L’Autorité de développement communautaire de Dubaï, qui délivre des licences aux organisations religieuses, n’a pas répondu aux demandes de commentaires.

Fellowship, une congrégation protestante, a décidé il y a des années d’être à l’abri des foules et des contraintes. Il a abandonné l’enceinte et est devenu un voyou, commandant un public ravi dans les hôtels de la ville.

Les autorités se sont inquiétées, mais le pasteur de Fellowship a persévéré, appelant les dirigeants émiratis à obtenir une autorisation spéciale pour opérer en dehors de l’enceinte. L’organisation a réussi et ses services non traditionnels ont explosé en popularité.

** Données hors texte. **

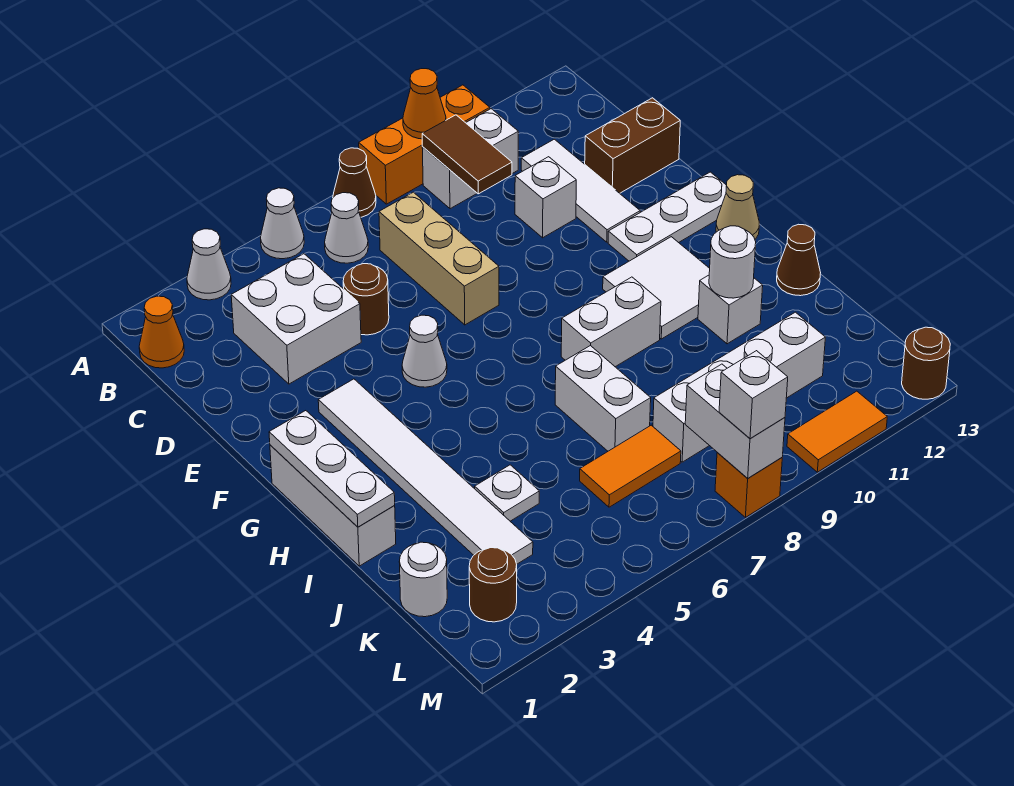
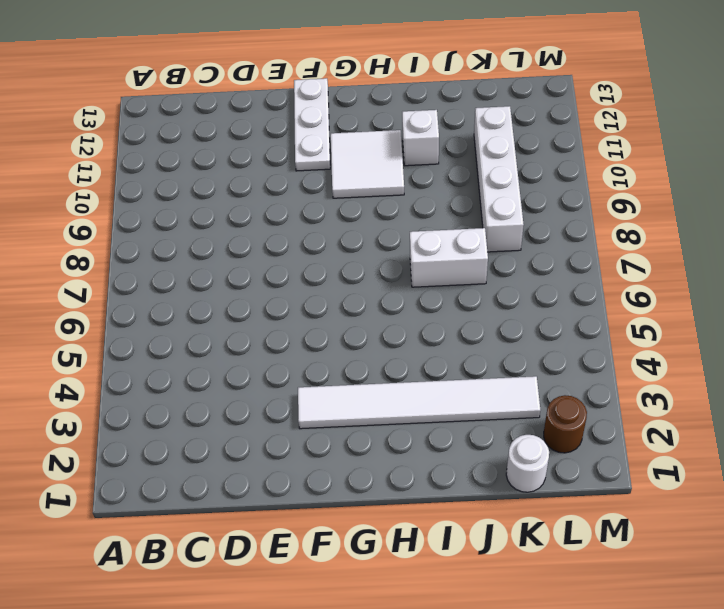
none -> white 1x1 cone [187,229,231,300]
none -> white 1x1 cone [261,188,304,259]
none -> brown 1x1 cone [333,148,376,217]
none -> orange 1x3 brick [359,85,490,204]

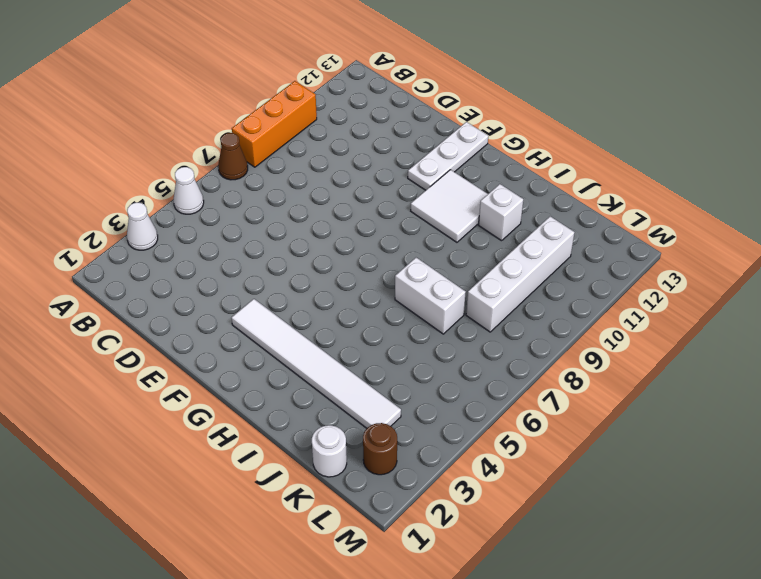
none -> orange 1x1 cone [139,296,184,368]
none -> white 1x1 cone [325,193,368,263]
none -> white 1x2 brick [422,109,518,209]
none -> white 2x2 brick [231,254,361,384]

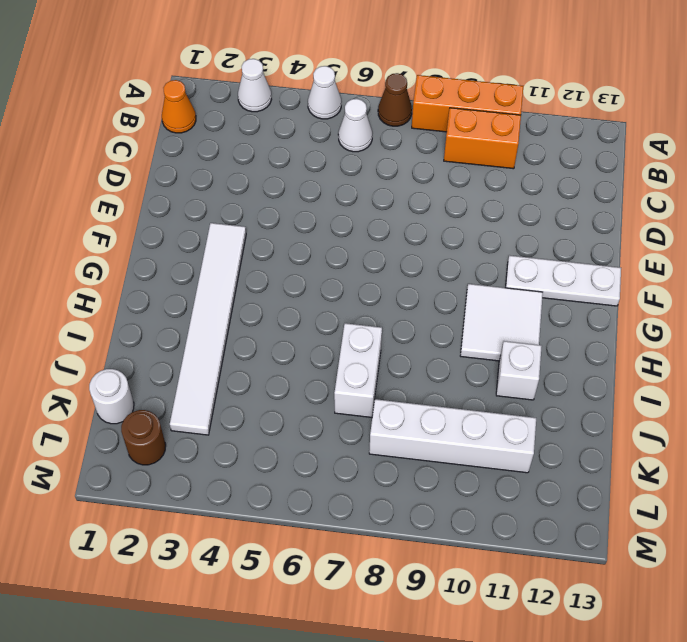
orange 1x2 brick [444,108,521,169] -> white 1x2 brick [422,109,518,209]
none -> white 2x2 brick [231,254,361,384]
none -> tan 1x3 brick [379,192,499,325]
none -> white 1x3 tile [521,139,640,242]
none -> brown 1x1 round brick [343,264,389,335]

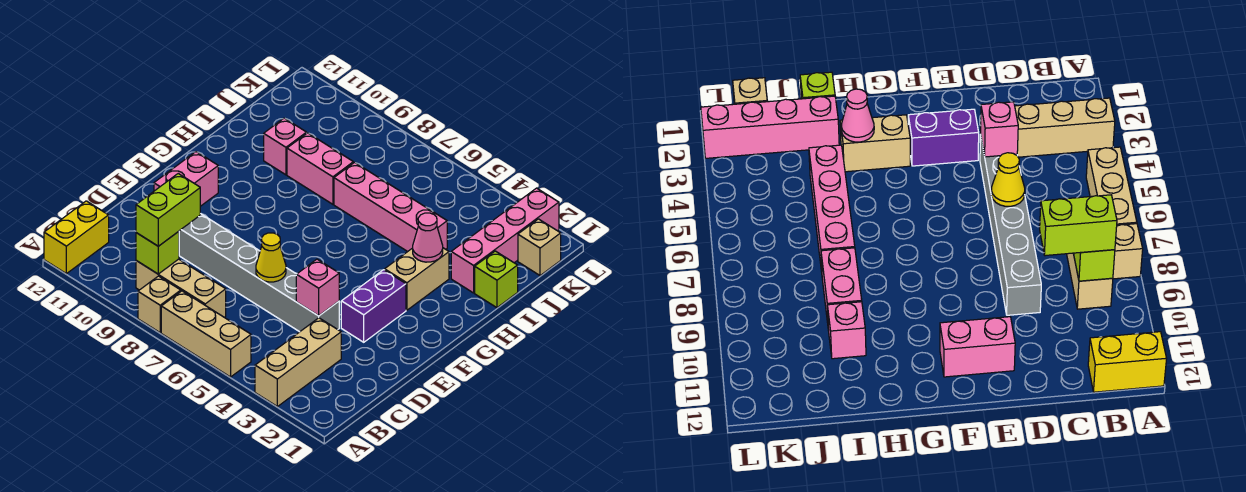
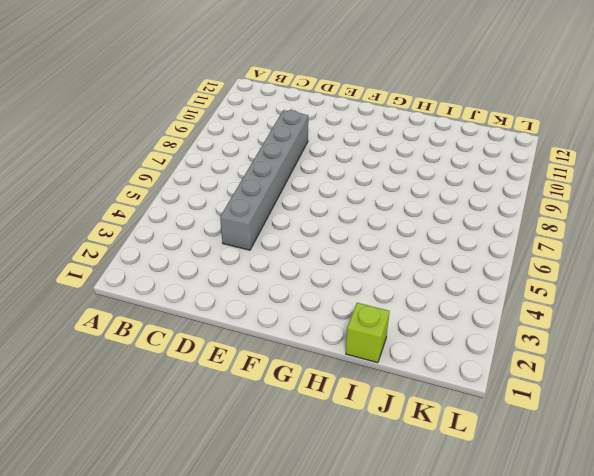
none -> tan 1x3 brick [255,318,341,407]
none -> tan 1x3 brick [161,291,251,377]
none -> tan 1x1 brick [138,276,181,333]

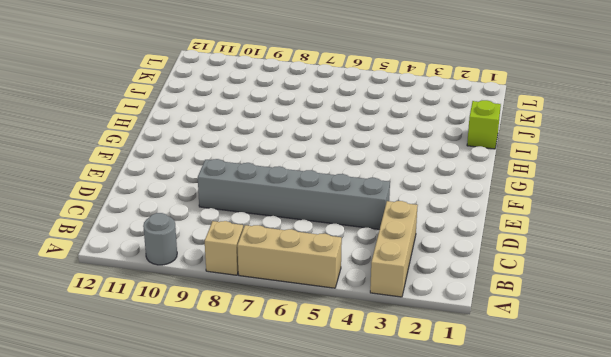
grey 1x1 round brick [143,213,177,265] -> none
none -> yellow 1x2 brick [44,201,109,274]
none -> tan 1x3 brick [136,259,226,317]
none -> purple 1x2 brick [341,270,406,342]

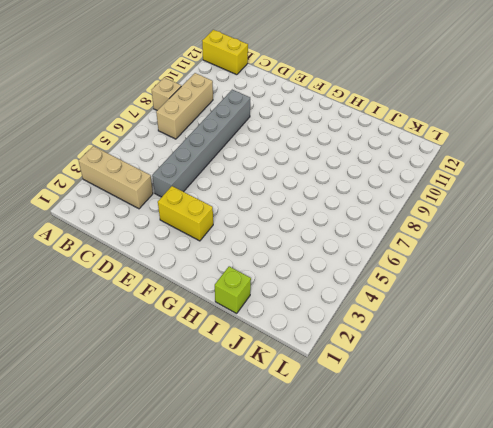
yellow 1x2 brick [158,186,213,241] -> purple 1x2 brick [341,270,406,342]
none -> tan 1x3 brick [161,291,251,377]
none -> pink 1x2 brick [154,152,218,206]
none -> tan 1x2 brick [385,248,449,310]

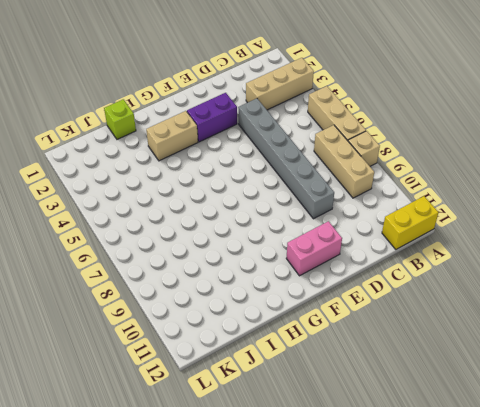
none -> pink 1x4 brick [451,188,559,293]
none -> pink 1x4 brick [334,163,447,252]
none -> pink 1x2 brick [287,133,353,204]

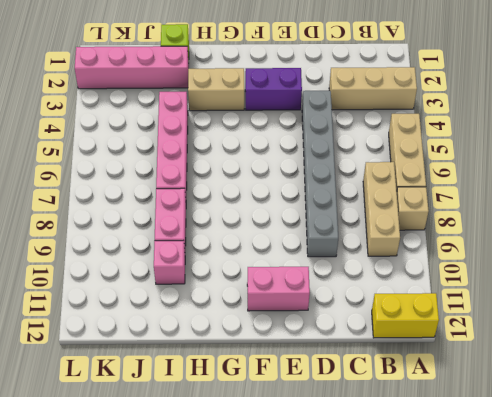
none -> tan 1x1 brick [518,219,561,276]
none -> lime 1x1 brick [136,231,179,274]
none -> pink 1x1 brick [296,259,339,316]

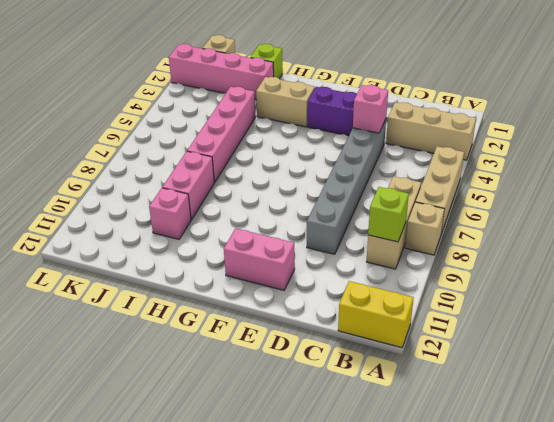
none -> yellow 1x1 cone [256,233,286,282]
none -> pink 1x1 cone [413,213,443,262]
none -> lime 1x2 brick [136,174,200,246]

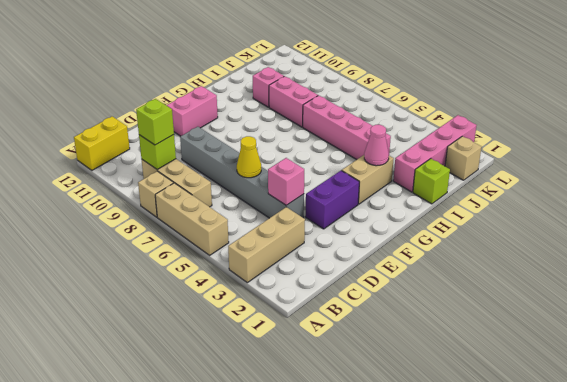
lime 1x1 brick [136,99,174,145] -> lime 1x2 brick [136,174,200,246]

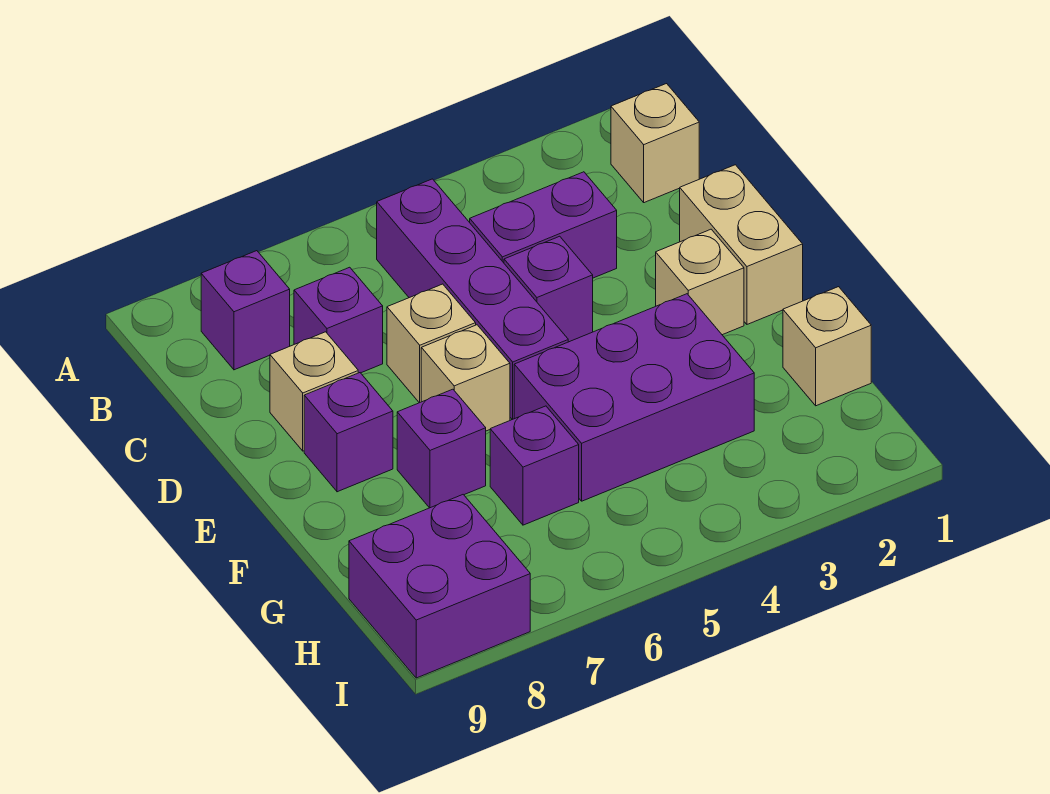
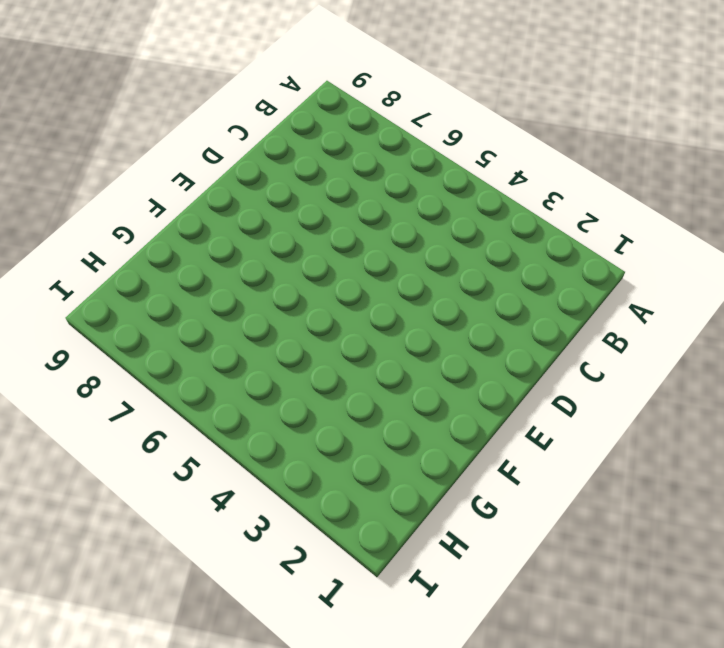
none -> tan 1x1 brick [611,84,699,203]
none -> purple 1x4 brick [377,179,568,420]
none -> purple 1x1 brick [201,251,290,370]

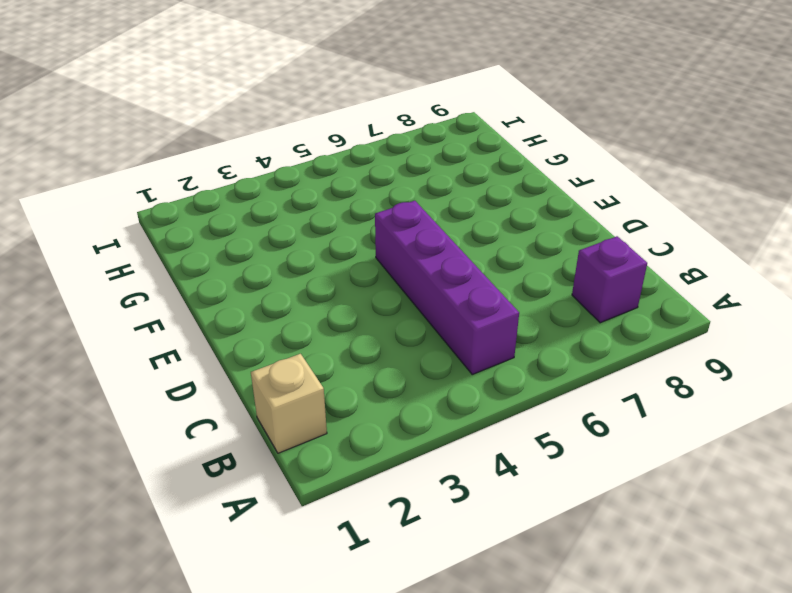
none -> purple 1x2 brick [470,172,617,278]
none -> purple 1x1 brick [294,267,383,373]
none -> tan 1x2 brick [680,165,803,324]

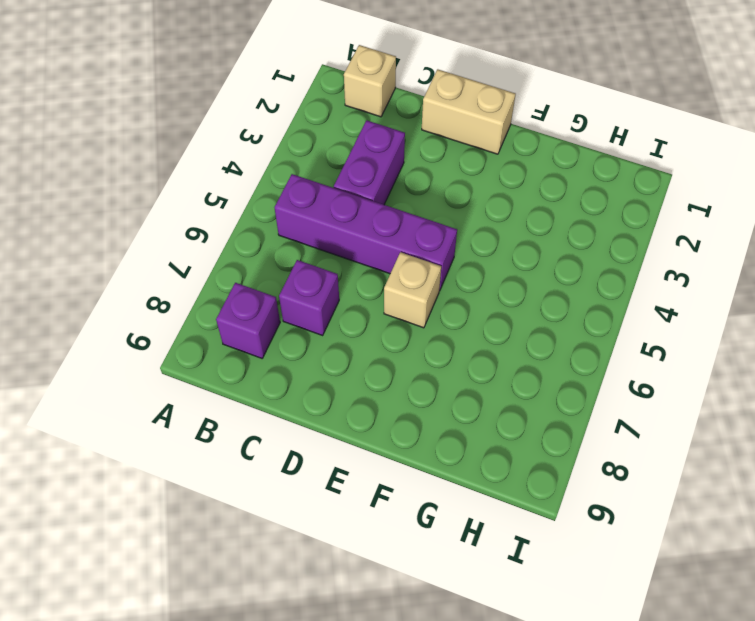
none -> purple 1x1 brick [504,236,593,342]
none -> tan 1x1 brick [387,284,476,403]
none -> tan 1x1 brick [270,332,358,451]

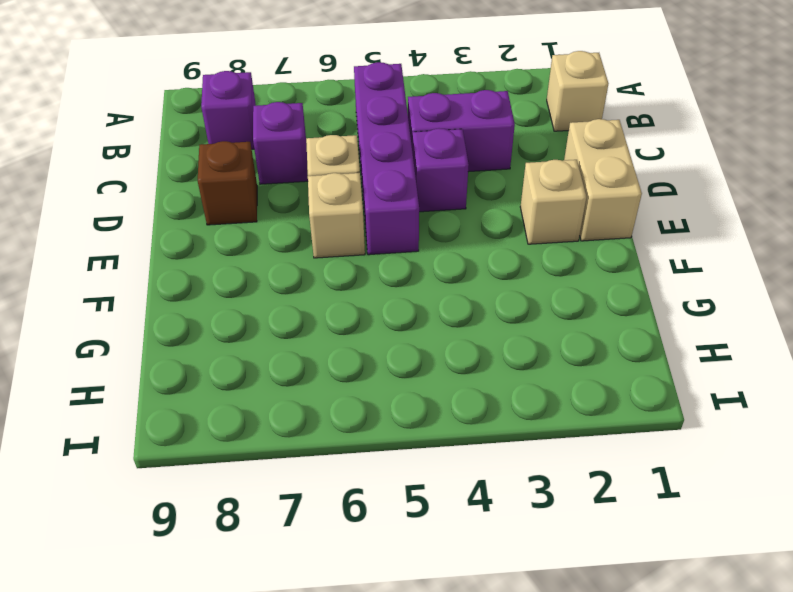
brown 1x1 brick [198,141,257,225] -> tan 1x1 brick [270,332,358,451]
none -> purple 1x1 brick [304,373,393,492]
none -> purple 2x3 brick [514,294,754,501]
none -> purple 1x1 brick [397,389,486,508]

« Certains pourraient raconter l’expérience alors que Fellowship a surmonté des obstacles incroyables », a déclaré Steven Pottorff, directeur des communications de Fellowship.

Pour les Juifs, c’est le contraire qui est vrai. Sans espace public officiel pour les services de culte, ils prient librement dans les complexes hôteliers cinq étoiles et les résidences privées de Dubaï.

Dans un centre-ville récent de Shabbat, un rabbin bénissant le pain s’est efforcé d’être entendu sur la musique pop assourdissante du plus grand centre commercial du monde. Dans un hôtel de la marina remplie de yachts, des agents de sécurité connaissant désormais bien les injonctions bibliques juives se sont dépêchés d’appuyer sur les boutons de l’ascenseur pour les fidèles.

« Une salle de banquet vous donne l’impression d’aller à une fête », a déclaré le rabbin Abadie, qui a suscité la controverse en ligne le mois dernier en appelant à la création d’une enclave juive autosuffisante à Dubaï.

Il a déclaré que ses commentaires avaient été mal compris, mais a souligné l’urgence pour les Juifs de trouver un lieu permanent pour prier.

« Tant qu’il n’y aura pas de lieu central, la communauté éclatera, se divisera », a-t-il prévenu.